Roden demurely declines to identify the “seven known individuals to date (and who knows how many others) who follow the actions of Mr. Levin, [and] Mr Hall,” and “likewise actively participate in white supremacist blogs and websites.” He conceals the identity of one person who, he says, has “posted much of Andy Hall’s research on at least one white supremacist site for American Neo-Nazis.” He also declines to identify the purported websites to which material has been posted, or what research of mine, specifically, is supposedly of such great interest to neo-Nazis and white supremacists. Roden has made a similar accusation on at least one other occasion, never identifying any of the supposed “real” white supremacists, but claiming that Kevin and I are serving as “useful idiots” who unwittingly enable their vile ideology.

So I really gotta ask — why is Roden protecting the identities of these alleged neo-Nazi, white supremacist “supporters” of Kevin’s and my blogs? The ones he “knows for a fact” are using our work to “serve the obscene causes of those groups”?

Or does he not identify them because they don’t actually exist, and he made up the whole, rancid thing?

Food for thought, indeed.

So, an open and public challenge to Carl Roden: I don’t believe you.

▶ **RECORDS**:
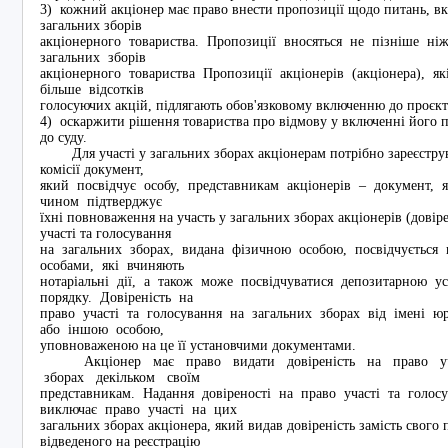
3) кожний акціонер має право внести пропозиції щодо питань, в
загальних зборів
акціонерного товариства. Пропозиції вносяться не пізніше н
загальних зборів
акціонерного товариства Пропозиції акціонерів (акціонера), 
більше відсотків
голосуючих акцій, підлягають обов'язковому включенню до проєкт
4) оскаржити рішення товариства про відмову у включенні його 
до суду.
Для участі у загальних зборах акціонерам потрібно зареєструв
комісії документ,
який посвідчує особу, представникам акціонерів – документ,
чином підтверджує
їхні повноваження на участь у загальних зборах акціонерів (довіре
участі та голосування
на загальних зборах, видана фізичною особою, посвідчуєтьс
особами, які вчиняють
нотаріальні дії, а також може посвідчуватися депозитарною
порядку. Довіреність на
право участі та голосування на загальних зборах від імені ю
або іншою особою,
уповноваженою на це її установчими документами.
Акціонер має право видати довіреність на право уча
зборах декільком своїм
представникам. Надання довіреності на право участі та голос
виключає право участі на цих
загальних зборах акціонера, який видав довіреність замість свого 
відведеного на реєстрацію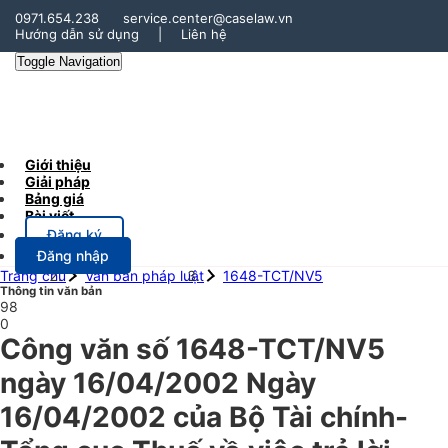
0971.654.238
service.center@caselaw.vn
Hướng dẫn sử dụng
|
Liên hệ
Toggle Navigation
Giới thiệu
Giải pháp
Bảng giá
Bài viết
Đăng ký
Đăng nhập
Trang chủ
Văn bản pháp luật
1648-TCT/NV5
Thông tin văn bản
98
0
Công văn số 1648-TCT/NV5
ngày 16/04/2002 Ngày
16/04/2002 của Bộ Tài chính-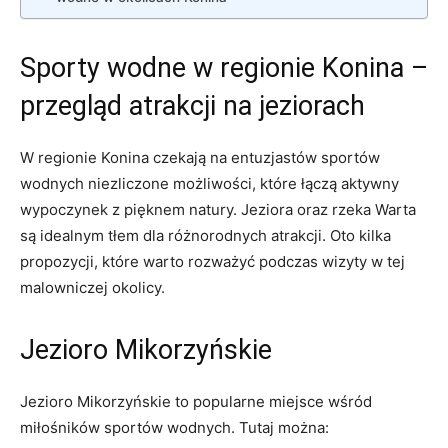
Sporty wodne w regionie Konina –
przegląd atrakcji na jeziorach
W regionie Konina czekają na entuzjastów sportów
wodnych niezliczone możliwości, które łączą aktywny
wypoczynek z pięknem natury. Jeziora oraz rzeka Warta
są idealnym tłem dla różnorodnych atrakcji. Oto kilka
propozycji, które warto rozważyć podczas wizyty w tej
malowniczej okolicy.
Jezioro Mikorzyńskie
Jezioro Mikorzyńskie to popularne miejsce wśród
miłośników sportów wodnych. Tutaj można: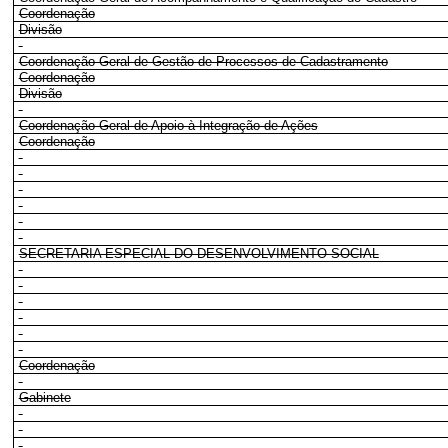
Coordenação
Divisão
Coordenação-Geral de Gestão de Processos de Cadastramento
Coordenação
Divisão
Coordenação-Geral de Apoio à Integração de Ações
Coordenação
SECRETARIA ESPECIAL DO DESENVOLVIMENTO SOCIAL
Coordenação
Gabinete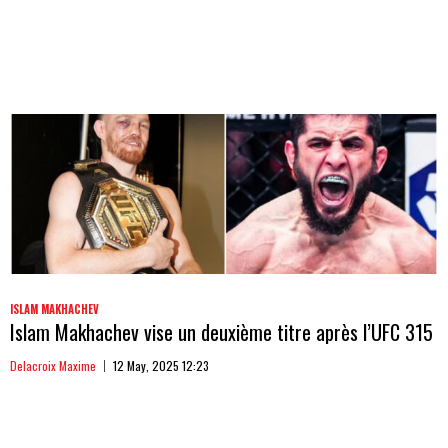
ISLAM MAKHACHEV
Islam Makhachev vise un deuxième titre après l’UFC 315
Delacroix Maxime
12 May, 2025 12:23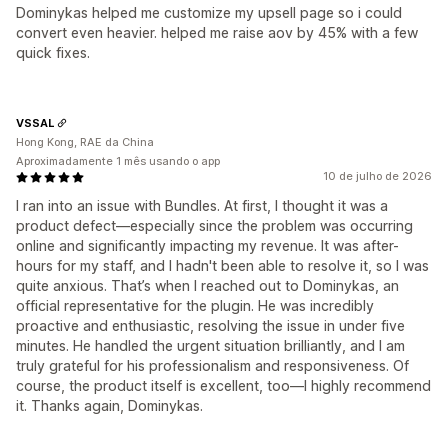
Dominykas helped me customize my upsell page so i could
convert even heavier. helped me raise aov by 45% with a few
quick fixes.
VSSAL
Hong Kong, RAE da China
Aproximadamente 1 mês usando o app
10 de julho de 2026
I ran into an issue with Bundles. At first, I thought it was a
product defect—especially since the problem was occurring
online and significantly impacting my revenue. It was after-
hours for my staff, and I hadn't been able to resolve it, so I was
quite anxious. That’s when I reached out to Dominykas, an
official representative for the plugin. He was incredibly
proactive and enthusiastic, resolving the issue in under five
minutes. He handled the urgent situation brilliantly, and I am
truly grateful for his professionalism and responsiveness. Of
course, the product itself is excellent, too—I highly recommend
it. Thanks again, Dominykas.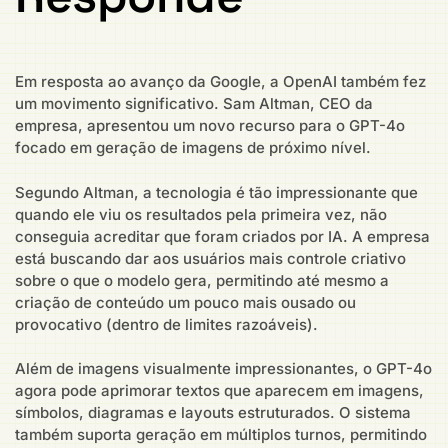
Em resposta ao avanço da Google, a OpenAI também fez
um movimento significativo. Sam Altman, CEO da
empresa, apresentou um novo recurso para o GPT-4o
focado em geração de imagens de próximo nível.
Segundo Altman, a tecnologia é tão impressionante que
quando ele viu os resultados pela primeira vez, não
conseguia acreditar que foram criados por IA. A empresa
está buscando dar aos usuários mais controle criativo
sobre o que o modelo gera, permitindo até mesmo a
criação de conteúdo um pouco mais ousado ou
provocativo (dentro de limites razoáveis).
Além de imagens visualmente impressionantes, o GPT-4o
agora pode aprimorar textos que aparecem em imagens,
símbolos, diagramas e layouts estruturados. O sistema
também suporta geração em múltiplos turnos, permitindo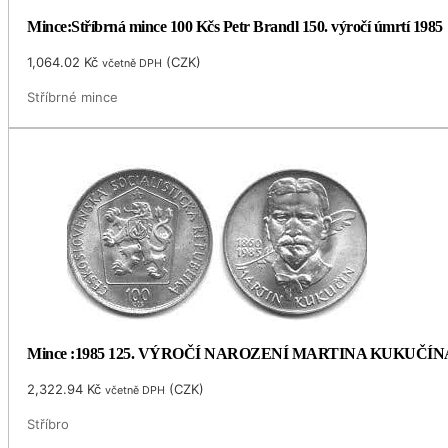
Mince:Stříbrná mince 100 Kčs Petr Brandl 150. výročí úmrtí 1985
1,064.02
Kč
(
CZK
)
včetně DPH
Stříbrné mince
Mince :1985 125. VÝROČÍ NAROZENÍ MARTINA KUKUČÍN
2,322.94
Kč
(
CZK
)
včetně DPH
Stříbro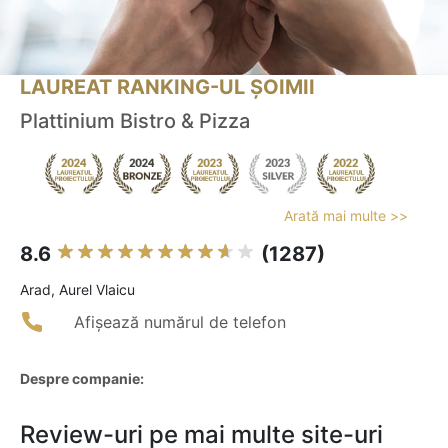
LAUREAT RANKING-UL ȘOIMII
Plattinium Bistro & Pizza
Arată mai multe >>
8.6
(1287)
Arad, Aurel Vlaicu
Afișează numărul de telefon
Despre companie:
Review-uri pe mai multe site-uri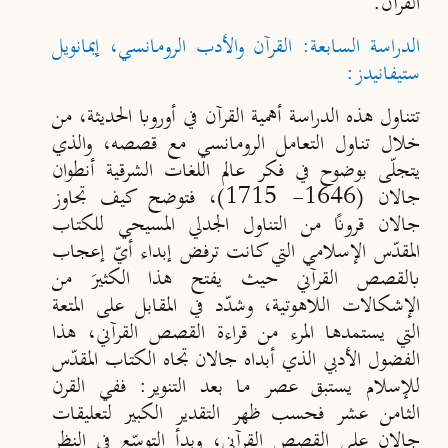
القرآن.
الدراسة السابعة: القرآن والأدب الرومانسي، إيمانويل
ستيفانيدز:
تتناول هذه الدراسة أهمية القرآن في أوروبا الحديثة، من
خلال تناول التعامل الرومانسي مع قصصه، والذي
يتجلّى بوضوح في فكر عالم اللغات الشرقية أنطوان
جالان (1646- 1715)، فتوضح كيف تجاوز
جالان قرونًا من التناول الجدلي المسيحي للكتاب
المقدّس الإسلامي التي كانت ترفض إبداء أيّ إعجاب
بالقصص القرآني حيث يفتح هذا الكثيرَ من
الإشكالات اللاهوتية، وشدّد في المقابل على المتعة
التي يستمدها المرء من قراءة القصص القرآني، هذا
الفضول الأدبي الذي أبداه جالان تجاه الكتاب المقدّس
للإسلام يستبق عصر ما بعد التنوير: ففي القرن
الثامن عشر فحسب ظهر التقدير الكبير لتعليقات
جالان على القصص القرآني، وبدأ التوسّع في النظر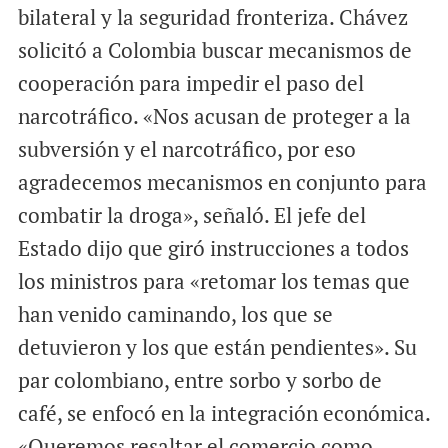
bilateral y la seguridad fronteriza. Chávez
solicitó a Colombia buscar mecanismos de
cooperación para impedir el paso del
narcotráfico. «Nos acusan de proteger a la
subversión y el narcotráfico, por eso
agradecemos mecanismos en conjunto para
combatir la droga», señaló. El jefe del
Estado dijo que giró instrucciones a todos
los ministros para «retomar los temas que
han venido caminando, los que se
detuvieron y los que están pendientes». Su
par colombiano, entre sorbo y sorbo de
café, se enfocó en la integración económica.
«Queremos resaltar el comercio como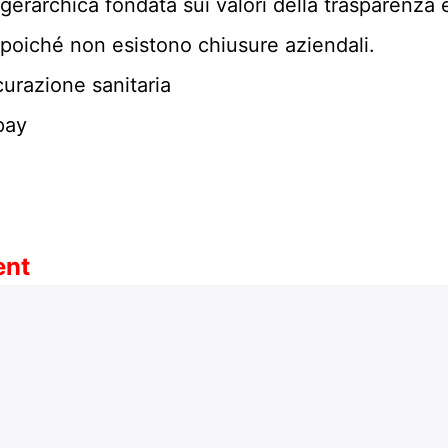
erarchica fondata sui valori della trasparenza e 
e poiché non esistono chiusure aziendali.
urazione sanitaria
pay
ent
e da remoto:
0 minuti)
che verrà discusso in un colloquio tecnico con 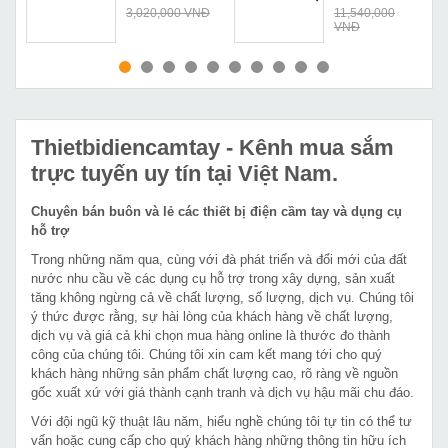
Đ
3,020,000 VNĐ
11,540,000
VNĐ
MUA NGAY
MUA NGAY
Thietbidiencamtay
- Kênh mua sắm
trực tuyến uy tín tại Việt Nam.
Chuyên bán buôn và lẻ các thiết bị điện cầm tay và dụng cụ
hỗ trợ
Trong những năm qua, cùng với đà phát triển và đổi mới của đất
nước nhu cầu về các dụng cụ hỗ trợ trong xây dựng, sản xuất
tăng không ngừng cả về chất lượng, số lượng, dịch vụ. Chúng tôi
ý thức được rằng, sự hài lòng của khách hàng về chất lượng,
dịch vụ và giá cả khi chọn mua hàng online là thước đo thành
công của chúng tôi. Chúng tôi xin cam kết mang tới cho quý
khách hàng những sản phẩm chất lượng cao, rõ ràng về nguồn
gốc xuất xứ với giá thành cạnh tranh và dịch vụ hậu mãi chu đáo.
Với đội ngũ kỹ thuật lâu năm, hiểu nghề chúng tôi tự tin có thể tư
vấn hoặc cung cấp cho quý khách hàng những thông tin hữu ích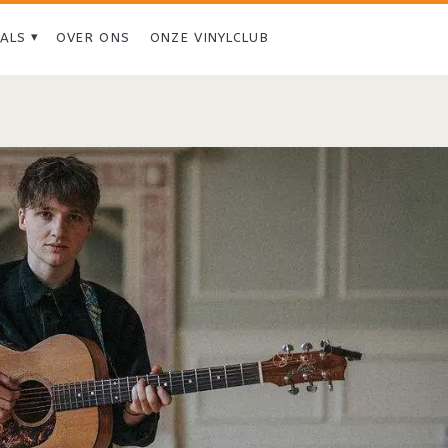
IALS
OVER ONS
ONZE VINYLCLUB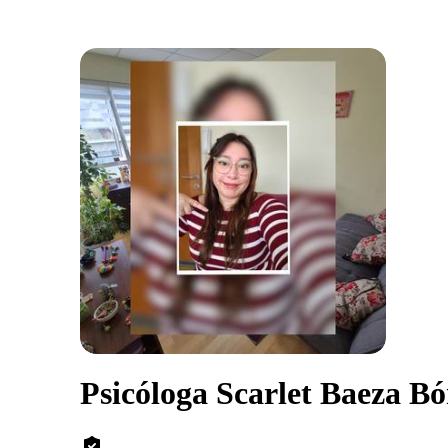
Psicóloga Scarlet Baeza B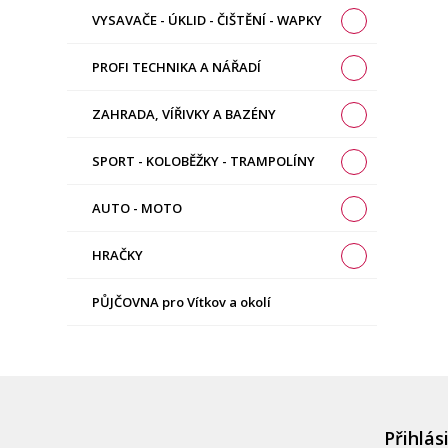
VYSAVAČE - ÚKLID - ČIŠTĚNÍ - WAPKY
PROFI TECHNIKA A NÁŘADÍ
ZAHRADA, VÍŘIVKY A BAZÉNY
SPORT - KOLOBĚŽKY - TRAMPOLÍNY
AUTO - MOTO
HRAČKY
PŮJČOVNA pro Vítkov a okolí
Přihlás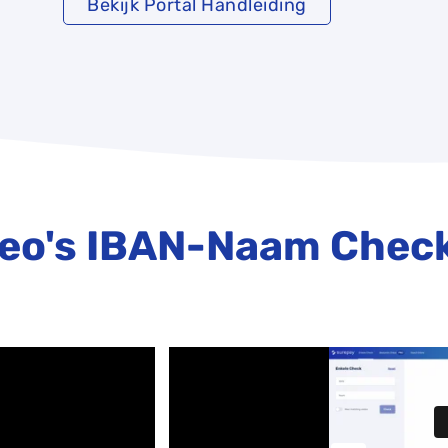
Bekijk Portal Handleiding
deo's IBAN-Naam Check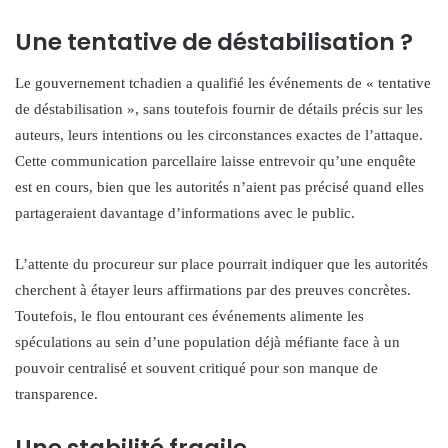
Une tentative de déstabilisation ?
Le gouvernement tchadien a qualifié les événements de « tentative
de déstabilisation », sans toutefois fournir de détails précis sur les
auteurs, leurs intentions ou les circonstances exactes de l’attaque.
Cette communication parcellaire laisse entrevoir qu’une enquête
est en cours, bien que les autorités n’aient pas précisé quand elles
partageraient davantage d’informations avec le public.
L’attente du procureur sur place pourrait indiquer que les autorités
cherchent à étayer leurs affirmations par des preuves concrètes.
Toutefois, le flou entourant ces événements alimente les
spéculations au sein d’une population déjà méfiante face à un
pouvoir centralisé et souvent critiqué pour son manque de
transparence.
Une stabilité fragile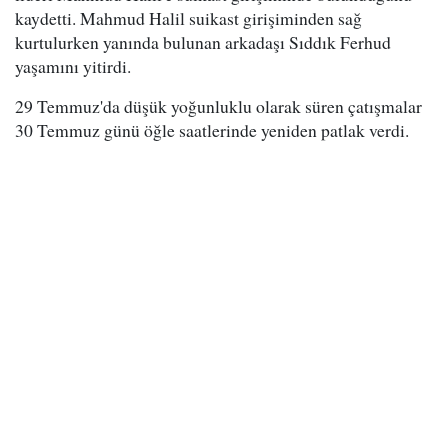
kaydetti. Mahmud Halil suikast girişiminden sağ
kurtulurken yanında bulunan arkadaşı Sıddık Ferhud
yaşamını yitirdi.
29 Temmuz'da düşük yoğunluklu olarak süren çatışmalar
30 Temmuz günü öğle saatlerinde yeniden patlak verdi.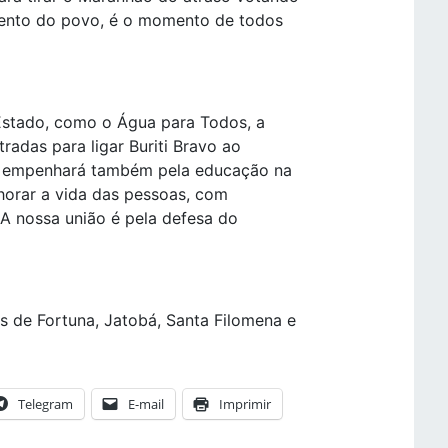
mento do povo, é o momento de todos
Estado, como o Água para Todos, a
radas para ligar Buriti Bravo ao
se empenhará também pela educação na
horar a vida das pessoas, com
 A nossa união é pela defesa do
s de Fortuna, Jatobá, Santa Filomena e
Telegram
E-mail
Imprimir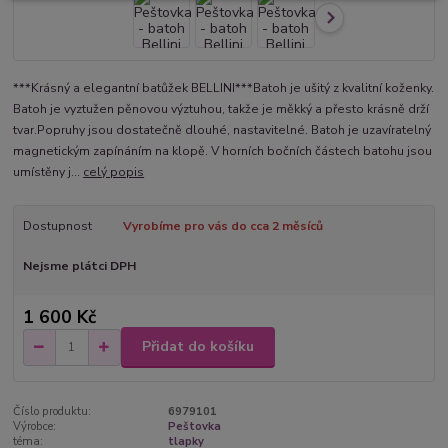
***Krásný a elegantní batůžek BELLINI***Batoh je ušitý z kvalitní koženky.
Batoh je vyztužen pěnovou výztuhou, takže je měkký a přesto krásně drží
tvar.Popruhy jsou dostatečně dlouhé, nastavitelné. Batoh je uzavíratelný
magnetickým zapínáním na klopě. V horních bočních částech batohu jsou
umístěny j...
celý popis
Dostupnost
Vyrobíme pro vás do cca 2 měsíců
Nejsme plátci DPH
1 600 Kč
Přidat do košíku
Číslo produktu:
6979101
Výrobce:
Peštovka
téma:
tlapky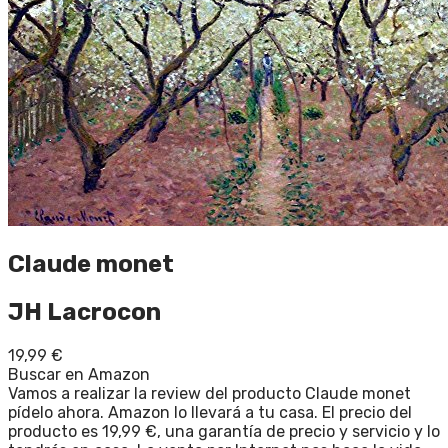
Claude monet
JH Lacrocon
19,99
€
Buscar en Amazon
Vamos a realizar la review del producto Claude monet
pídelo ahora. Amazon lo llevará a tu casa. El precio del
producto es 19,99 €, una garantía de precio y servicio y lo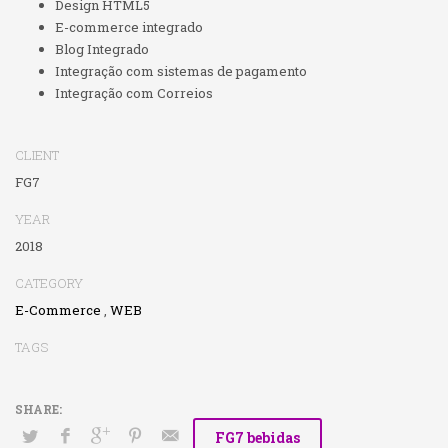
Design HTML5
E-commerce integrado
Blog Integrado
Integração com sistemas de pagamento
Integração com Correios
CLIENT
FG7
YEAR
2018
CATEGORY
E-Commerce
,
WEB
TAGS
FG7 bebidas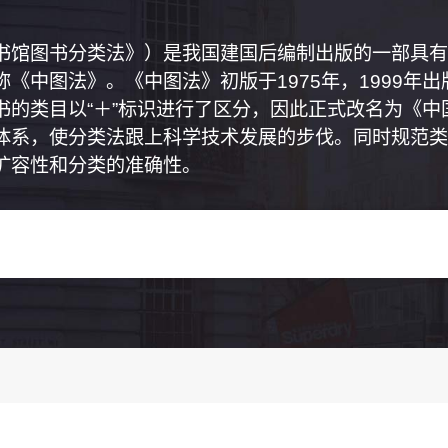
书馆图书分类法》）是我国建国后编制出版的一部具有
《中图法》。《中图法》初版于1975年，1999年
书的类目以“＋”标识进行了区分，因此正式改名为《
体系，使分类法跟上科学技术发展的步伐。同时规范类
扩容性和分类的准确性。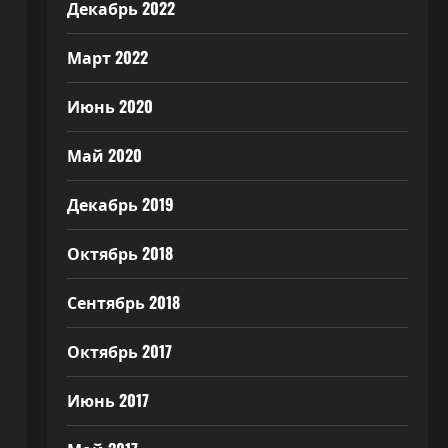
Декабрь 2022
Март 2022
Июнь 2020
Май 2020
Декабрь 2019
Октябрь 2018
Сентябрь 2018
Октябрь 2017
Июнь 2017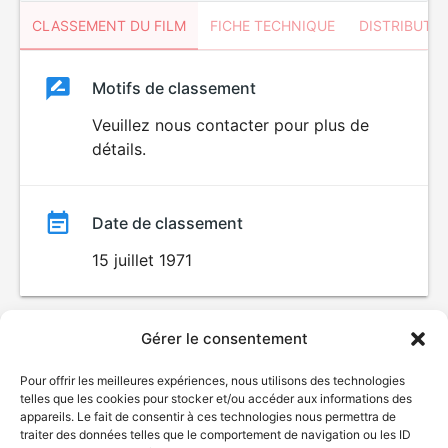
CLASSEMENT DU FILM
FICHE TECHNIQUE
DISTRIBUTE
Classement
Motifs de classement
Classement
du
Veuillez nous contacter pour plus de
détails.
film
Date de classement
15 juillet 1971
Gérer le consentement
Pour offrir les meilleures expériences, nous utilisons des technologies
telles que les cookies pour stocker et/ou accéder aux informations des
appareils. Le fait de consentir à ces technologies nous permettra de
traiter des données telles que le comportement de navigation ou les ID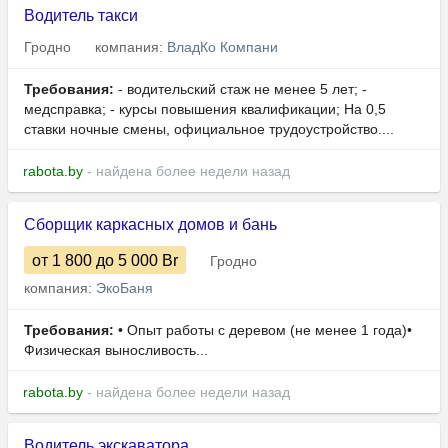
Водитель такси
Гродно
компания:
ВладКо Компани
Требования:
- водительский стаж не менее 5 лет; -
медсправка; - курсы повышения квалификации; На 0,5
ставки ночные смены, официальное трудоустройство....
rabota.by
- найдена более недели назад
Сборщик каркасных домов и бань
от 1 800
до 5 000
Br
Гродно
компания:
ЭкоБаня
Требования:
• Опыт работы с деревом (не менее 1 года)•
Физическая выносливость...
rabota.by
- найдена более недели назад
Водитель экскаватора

▶ **WORK TO COMPLETE**:
Please reproduce the passage from the post about Roden's accusations, starting with "So I really" and going on through "don’t believe you.".

▶ **RESPONSE BOX**:
So I really gotta ask — why is Roden protecting the identities of these alleged neo-Nazi, white supremacist “supporters” of Kevin’s and my blogs? The ones he “knows for a fact” are using our work to “serve the obscene causes of those groups”?

Or does he not identify them because they don’t actually exist, and he made up the whole, rancid thing?

Food for thought, indeed.

So, an open and public challenge to Carl Roden: I don’t believe you.